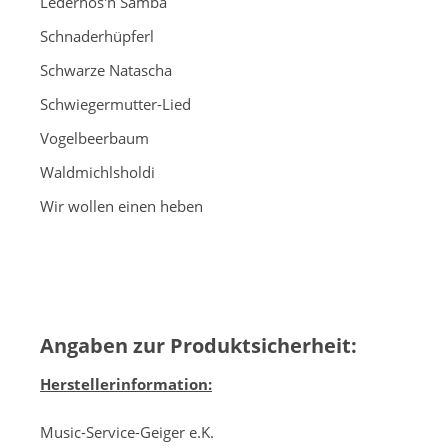
Lederhos'n Samba
Schnaderhüpferl
Schwarze Natascha
Schwiegermutter-Lied
Vogelbeerbaum
Waldmichlsholdi
Wir wollen einen heben
Angaben zur Produktsicherheit:
Herstellerinformation:
Music-Service-Geiger e.K.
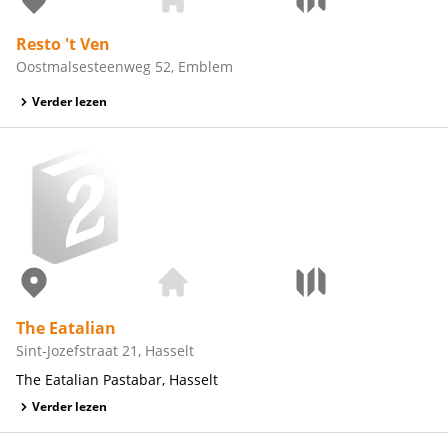
Resto 't Ven
Oostmalsesteenweg 52, Emblem
Verder lezen
The Eatalian
Sint-Jozefstraat 21, Hasselt
The Eatalian Pastabar, Hasselt
Verder lezen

::::::::

## [WORK INSTRUCTIONS]
Would you return the records exactly as written, minus any image?

## [TASK SOLUTION]
Lederhos'n Samba
Schnaderhüpferl
Schwarze Natascha
Schwiegermutter-Lied
Vogelbeerbaum
Waldmichlsholdi
Wir wollen einen heben
Angaben zur Produktsicherheit:
Herstellerinformation:
Music-Service-Geiger e.K.
Resto 't Ven
Oostmalsesteenweg 52, Emblem
Verder lezen
The Eatalian
Sint-Jozefstraat 21, Hasselt
The Eatalian Pastabar, Hasselt
Verder lezen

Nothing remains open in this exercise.